In all of this, we will begin to touch on the important matter of “word choice” or “meaningful diction.” You writing should be clear. Your writing should have cadence and rhythm. And in that environment of clarity and flow, you should look to make interesting word choices, where appropriate, that command our attention. Importantly, meaningful diction does not necessarily mean “fancy words,” just the right words.
We’ll examine each of these three elements—clarity, cadence and rhythm, and meaningful diction—in the opening of Scott Thomas’s Kill Creek. If you haven’t read Kill Creek, pick up a copy today and get ready for Scott’s third book this coming April 31st.
Kill Creek
This passage will be familiar to you from the last post. It is the first few paragraph from Scott Thomas’s Kill Creek:
NO HOUSE IS BORN BAD. Most are thought of fondly, even lovingly. In the beginning, the house on Kill Creek was no exception.
The house was made from nothing more fantastic than wood and nails, mortar and stone. It was not built on unholy ground. It was not home to a witch or a warlock.

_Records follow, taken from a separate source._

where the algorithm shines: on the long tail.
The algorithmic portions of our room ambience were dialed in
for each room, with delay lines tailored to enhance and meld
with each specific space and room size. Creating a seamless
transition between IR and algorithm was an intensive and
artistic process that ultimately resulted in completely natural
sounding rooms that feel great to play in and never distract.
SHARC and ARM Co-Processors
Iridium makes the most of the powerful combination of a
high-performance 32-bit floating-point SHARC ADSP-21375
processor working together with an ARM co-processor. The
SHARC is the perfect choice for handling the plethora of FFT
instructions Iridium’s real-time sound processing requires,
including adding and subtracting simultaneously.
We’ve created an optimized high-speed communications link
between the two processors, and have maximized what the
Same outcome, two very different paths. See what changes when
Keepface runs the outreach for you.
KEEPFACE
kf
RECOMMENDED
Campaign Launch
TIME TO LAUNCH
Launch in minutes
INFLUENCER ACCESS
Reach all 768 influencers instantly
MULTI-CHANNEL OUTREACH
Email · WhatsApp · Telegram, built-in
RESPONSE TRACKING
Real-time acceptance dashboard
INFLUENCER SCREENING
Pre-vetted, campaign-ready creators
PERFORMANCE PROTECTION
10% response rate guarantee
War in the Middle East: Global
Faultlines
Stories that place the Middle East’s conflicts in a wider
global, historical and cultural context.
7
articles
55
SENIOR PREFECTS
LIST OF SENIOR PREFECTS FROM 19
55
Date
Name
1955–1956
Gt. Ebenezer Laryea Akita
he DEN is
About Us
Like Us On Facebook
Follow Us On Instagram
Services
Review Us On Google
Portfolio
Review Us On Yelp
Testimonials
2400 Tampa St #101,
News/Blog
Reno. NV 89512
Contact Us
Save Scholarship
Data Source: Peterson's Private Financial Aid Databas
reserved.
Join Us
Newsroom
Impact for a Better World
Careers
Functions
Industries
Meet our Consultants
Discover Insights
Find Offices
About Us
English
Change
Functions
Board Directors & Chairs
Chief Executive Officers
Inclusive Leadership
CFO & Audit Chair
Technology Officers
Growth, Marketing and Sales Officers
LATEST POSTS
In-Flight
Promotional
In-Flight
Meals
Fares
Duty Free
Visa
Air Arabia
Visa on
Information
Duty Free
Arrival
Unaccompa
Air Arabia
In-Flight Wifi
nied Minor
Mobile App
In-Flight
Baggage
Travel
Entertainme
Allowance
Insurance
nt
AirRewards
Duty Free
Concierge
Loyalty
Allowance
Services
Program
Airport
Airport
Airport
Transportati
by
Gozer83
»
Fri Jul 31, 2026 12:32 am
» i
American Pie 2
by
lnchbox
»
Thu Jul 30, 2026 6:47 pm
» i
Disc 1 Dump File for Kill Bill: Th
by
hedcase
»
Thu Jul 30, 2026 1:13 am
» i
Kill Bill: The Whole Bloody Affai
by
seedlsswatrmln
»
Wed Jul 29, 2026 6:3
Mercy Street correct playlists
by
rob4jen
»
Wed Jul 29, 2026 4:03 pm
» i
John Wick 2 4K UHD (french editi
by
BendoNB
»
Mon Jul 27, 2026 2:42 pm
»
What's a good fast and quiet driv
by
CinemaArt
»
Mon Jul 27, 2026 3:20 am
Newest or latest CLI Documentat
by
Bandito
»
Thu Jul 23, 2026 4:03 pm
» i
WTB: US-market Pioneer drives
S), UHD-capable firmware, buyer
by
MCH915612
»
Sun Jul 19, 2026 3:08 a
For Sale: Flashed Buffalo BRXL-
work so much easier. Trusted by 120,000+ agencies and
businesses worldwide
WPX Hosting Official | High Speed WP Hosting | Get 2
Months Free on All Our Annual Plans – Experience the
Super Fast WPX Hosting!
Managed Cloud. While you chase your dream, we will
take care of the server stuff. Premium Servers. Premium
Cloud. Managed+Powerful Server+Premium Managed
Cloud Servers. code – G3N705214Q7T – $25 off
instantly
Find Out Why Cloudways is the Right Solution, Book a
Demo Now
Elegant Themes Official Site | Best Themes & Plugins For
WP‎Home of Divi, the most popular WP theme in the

In 1859, a solitary man constructed it with his own two hands and the occasional help from friends in the nearby settlement of Lawrence, Kansas. For a few good years, the many rooms within the grand house were filled with a passionate love, albeit one shared in secret, a whisper between two hearts.
But as with most places rumored to be haunted, a tragedy befell the house on Kill Creek. The man who built it was murdered, mere feet from the woman he loved. His outstretched hands attempted to span that mockingly short distance between them, to touch her dark skin, to caress her hair; his mind insisting that if he could just hold her, they would both be saved, that if he could just wish hard enough, they could still be together.
They were not saved. His love’s body was taken from beside his own and hung from the only tree in the front yard, a gnarled beech. She was already dead, and yet they strung her up in one final insult. The bodies became as cool as the steamy August night would allow, the silence of the house and grounds lying over them like a death shroud. They would remain undisturbed for several weeks, forgotten as the town of Lawrence endured its own tragedy. As dusk fell, the horizon to the southwest flickered with the orange glow of flame. Lawrence was burning.
A house stained by spilled blood cannot escape the harsh sentence passed by rumor. The townspeople, traveling the quiet dirt path to Kansas City, began to speak of the house as if it were alive. How badly they felt for the poor, sad place, orphaned as so many children had been during the bloody border battles preceding the Civil War. It was impossible to say what happened within that empty house on long, dark winter nights, when the wind cut through the barren forest to rattle its windowpanes. There was just something about the place that inspired travelers to quicken their pace as they passed Kill Creek Road.